Jejak Penyebaran Islam dalam Stempel Kerajaan Bone
Seiring dengan revitalisasi Benteng Ujungpandang yang dilakukan dalam dua tahapan (2010 dan 2011) yang menggunakan dana APBN sebanyak Rp 33,2 miliar, juga dilakukan revitalisasi terhadap Museum La Galigo yang berlokasi di dalam benteng ini dengan dana APBN 2011 sebesar Rp 4,3 miliar.
Museum Lagaligo merupakan salah satu dari sejumlah museum yang ada di Provinsi Sulawesi Selatan, yang sejak tahun 1979 berstatus sebagai Museum Negeri. Kala itu, sudah mendapat alokasi anggaran pemeliharaan langsung dari pemerintah pusat melalui Departemen P dan K.

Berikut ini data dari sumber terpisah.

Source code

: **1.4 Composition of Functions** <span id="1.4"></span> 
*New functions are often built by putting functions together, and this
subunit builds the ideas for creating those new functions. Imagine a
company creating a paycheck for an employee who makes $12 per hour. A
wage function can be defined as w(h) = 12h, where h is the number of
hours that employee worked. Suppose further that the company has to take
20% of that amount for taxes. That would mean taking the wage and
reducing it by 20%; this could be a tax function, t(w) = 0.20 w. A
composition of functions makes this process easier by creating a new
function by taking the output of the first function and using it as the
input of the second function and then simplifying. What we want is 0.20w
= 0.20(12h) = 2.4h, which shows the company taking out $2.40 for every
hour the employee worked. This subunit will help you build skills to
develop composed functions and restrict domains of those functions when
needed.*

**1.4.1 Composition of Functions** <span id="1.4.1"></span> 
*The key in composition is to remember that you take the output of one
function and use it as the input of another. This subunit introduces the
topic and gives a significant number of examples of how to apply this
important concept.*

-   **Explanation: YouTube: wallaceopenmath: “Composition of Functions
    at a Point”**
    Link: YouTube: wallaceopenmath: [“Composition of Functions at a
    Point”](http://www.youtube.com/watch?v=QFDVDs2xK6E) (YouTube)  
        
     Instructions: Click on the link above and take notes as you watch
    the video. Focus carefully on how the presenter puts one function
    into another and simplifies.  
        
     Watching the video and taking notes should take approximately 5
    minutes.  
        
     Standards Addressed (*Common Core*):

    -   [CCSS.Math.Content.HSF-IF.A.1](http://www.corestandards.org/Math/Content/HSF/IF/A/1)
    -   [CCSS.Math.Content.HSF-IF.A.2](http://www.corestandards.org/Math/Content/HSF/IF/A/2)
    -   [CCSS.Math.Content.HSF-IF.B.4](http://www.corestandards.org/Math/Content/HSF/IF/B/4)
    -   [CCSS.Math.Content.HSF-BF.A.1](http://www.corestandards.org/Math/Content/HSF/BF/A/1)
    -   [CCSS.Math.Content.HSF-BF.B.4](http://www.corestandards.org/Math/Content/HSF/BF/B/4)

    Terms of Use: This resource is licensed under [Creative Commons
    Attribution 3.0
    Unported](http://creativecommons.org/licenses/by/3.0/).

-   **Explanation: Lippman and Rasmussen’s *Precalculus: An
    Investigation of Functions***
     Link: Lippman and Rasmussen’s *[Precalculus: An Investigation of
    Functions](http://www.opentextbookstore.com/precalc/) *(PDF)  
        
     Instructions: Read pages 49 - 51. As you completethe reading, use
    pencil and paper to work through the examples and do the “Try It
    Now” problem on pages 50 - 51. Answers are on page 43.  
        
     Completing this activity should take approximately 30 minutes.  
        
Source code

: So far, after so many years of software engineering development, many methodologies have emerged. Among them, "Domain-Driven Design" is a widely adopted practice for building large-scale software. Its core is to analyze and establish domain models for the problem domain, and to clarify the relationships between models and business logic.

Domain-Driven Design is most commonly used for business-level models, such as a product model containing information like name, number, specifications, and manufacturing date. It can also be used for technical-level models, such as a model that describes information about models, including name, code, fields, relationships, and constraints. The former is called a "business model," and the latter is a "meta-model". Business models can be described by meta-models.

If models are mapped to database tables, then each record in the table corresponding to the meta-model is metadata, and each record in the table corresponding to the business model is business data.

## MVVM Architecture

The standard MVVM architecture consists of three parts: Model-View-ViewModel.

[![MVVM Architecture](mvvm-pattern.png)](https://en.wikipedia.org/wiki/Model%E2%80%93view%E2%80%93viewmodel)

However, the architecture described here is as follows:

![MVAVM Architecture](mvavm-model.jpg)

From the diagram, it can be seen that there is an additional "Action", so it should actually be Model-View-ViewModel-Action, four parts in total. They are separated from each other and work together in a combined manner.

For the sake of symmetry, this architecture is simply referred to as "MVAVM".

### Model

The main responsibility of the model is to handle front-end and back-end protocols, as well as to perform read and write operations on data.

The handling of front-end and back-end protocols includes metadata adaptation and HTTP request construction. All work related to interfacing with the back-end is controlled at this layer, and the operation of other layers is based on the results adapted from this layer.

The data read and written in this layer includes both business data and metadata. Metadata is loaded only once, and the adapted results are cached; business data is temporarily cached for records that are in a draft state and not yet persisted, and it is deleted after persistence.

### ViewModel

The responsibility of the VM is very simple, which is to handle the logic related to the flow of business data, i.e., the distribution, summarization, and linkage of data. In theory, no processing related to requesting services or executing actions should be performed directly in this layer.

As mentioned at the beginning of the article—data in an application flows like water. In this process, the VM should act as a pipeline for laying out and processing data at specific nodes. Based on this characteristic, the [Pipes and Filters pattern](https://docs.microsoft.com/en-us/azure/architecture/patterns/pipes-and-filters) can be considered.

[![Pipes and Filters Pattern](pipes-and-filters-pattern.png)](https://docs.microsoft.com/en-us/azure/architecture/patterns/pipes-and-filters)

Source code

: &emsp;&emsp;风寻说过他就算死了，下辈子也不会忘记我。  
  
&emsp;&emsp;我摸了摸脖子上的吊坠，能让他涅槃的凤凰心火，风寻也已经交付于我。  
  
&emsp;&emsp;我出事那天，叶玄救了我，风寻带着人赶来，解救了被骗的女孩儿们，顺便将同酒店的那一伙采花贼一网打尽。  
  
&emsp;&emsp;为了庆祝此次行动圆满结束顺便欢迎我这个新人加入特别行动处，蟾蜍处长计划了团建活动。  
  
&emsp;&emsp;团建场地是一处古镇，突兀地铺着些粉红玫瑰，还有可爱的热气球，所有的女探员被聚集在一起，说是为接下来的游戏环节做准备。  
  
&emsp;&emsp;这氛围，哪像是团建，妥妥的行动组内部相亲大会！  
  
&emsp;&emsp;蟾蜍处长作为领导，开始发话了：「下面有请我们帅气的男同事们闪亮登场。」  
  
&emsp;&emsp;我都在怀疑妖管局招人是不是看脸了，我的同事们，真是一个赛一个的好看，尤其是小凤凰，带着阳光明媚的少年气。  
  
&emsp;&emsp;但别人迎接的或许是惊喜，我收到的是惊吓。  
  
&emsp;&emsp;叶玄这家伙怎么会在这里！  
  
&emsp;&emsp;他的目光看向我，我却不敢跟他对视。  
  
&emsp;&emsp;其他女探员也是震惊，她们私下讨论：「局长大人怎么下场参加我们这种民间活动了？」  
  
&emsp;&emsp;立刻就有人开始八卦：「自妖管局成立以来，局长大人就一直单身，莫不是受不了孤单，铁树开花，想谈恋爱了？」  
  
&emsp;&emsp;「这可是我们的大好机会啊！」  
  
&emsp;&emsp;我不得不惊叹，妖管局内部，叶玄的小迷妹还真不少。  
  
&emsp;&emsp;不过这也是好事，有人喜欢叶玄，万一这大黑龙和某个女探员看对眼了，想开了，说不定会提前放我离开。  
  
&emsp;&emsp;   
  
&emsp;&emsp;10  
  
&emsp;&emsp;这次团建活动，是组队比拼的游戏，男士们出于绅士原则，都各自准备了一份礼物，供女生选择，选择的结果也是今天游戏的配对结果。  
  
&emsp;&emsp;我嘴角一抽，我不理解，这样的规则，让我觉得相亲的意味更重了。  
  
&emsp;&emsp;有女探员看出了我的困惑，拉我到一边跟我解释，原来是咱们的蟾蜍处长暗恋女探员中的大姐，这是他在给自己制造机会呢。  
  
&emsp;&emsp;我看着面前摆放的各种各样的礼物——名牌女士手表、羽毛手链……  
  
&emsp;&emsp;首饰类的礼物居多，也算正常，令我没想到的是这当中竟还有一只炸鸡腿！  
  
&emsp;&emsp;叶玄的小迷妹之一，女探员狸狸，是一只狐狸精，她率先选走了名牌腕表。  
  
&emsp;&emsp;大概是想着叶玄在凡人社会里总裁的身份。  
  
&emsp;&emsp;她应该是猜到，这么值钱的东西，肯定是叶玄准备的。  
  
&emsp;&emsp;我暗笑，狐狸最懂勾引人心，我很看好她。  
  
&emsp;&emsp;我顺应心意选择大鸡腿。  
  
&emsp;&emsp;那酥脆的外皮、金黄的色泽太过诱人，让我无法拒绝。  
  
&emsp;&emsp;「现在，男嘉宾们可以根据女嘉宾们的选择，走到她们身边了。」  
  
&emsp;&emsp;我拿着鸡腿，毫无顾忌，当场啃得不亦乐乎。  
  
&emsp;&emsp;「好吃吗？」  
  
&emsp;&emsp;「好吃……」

Sedangkan sejumlah museum lainnya, seperti Museum Lapawawoi di Kota Watampone, ibukota Kabupaten Bone. Museum Labangenge di Kota Parepare, Museum Ballalompoa di Kota Sungguminasa, ibukota Kabupaten Gowa, Museum Batara Guru di Kota Palopo, dan Museum Nekara di Kabupaten Selayar berstatus Museum Lokal yang pemeliharaan dan pengebangannya dilakukan menggunakan dana dari pemerintah daerah.
Revitalisasi terhadap Museum Lagaligo tahun 2011, tentu saja, penggunaan alokasi dana sebanyak Rp 4,3 miliar, lebih banyak diarahkan untuk penataan interior dan kelengkapan benda-benda koleksi museum. Lantaran dua gedung yang digunakan untuk Museum Lagaligo di komplek Benteng Ujungpandang merupakan bagian dari bangunan benteng yang masuk dalam proyek revitalisasi Benteng Ujungpandang tahun 2010 dan 2011.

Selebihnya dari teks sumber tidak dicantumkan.